The Sun reports that tests Jo had when she was alive failed to spot she had meningitis - and it was not picked up on until a post-mortem was carried out.

Jo's devastated relatives are now speaking out about her tragic death to raise awareness about meningitis.

Her mum, Pat Collins, told her local paper that she had been in hospital herself the day that Jo was admitted, but was only well enough to leave her own sick bed when her daughter's life support machine was switched off. She said Jo had begun feeling ill as she attended a Christmas lights switch-on in their local town.

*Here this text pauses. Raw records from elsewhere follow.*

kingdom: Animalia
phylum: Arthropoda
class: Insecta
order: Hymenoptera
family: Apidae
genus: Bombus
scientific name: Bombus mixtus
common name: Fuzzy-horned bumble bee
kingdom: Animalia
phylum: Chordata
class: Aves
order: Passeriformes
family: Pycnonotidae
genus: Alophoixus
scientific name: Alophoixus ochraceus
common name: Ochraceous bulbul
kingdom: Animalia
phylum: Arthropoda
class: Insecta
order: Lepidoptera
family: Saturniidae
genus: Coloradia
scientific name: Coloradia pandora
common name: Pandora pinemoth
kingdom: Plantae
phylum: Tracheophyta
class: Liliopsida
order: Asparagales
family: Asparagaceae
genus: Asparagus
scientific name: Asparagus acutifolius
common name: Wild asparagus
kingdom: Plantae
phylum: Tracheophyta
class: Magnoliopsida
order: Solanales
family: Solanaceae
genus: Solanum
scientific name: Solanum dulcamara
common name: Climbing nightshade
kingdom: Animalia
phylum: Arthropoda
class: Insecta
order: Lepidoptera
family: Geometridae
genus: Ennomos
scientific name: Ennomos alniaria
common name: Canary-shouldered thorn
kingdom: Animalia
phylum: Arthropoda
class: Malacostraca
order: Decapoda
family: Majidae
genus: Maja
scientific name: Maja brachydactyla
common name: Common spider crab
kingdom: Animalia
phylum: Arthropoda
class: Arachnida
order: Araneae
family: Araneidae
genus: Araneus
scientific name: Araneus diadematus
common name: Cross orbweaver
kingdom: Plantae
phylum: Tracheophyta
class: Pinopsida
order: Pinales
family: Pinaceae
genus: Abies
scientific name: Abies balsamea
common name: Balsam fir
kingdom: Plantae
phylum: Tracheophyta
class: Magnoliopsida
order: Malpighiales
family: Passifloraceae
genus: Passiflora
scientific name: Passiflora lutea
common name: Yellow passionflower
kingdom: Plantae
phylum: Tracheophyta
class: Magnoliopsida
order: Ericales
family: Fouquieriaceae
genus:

"They were at the Christmas lights switch-on in Kenilworth, Jo, her dad Roy and her children. I was at Warwick Hospital with pneumonia," Mrs Collins said. "She told Roy she wasn't feeling very well and Roy took her to hospital in Coventry.

"Jo was given tablets and was told she could probably go home the following day but she wasn't getting any better and she stayed in hospital."

Pat, 71, said she was then told that Jo was 'not expected to last another day' and the decision had been made to switch her life support system off.

"Jo was bubbly, her children were her life and she loved her job, all that's been taken from her," Pat said. "Part of us still can't believe that she's gone. We still keep expecting her to walk through the door."

The family agreed to donate Jo's organs after her death, and they helped to save the lives of four people.